The "homogeneous unit principle" of the church-growth movement contains the sociological truth that like often attracts like and that people with similar backgrounds will want to worship together and thus cause churches to grow. The danger of this principle is that the congregation will tend to perpetuate itself with like-minded and like-status members. The odd ones (a white in a Hispanic church, a factory worker in a university church) will continue to be on the periphery. New Testament teachings clamor that hospitality is to be accorded to all—no matter how strange or alien or off-color or heterogenous the stranger is.

Churches need reminders (weekly?) to be hospitable. A former pastor of mine used to say, "Keep an open circle." You might check how open the circles of friends are in the fellowship hall of your church.

The idea of the open circle is summarized nicely in Kittel's theological dictionary:

The word in Romans 15:7 translated as "receive" or "welcome" means that "as God (or Christ) has taken every member of the Church into fellowship with Himself, so incorporate each other into your Christian circle with no inner reservations."

Some churches I preach in tell me very insistently before the service, "Please don't announce the numbers of the hymns. Our service proceeds very smoothly, without any interruptions." And if by mistake I do announce a hymn, one of the keepers of the liturgy is sure to remind me of my faux pas.

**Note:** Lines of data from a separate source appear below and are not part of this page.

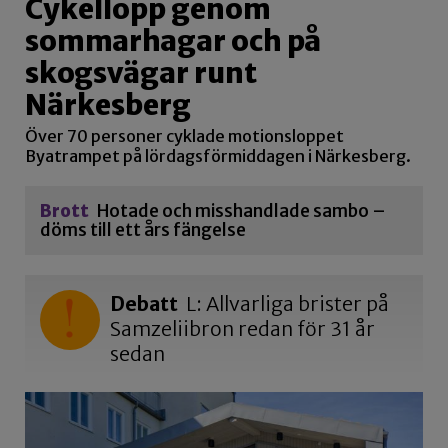
Cykellopp genom
sommarhagar och på
skogsvägar runt
Närkesberg
Över 70 personer cyklade motionsloppet
Byatrampet på lördagsförmiddagen i Närkesberg.
Brott
Hotade och misshandlade sambo –
döms till ett års fängelse
Debatt
L: Allvarliga brister på
Samzeliibron redan för 31 år
sedan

I suppose I know why the worship committee insists on this nicety. They all remember the Baptist church where the pastor kept up an endless chatter between songs and prayers, explaining each hymn in detail and announcing three times that they would sing all the stanzas except the second. So—"in our church we will have none of this vain repetition."

It seems to me that the announcement-less church may well be an overreaction: I don't see the "isn't-this-a-smoothly-run-everybody-can-read-the-bulletin" service as the height of liturgical sensitivity. Everyone can not read the bulletin. Older members may well appreciate the announcement that hymn 90 is next. And visitors will welcome a word of explanation about the purpose of the Service of Confession or a reminder that children may leave for children's church.

I always appreciate the "passing of the peace" in the Anglican church. Assuring each other "The peace of Christ be with you," "And with you," seems much more meaningful than "Good morning, terrible roads this morning." But I recently read an article by an Episcopalian who found the passing of the peace very automatic and perfunctory; he was deeply touched by the hospitable "let's shake hands with all those around us" in the Assemblies church where he was visiting.

I will still hold out for the passing of the peace as the more appropriate Christian greeting, but we need not eliminate the cordial "nice to have you visit us" greeting. I know of churches where the greeting and handshaking with neighbors is done just before the congregation exits; that timing is ideal for inviting visitors to stay for the social hour.

Hebrews 13 tells us that we may entertain angels unawares. How embarrassing if St. Peter would welcome us at the heavenly gate and behind him would stand an assistant with an angelic scowl who would say, "How come you didn't invite me for coffee when I visited your church back in 1991?" Much better to be told, "I was a stranger and you took me in."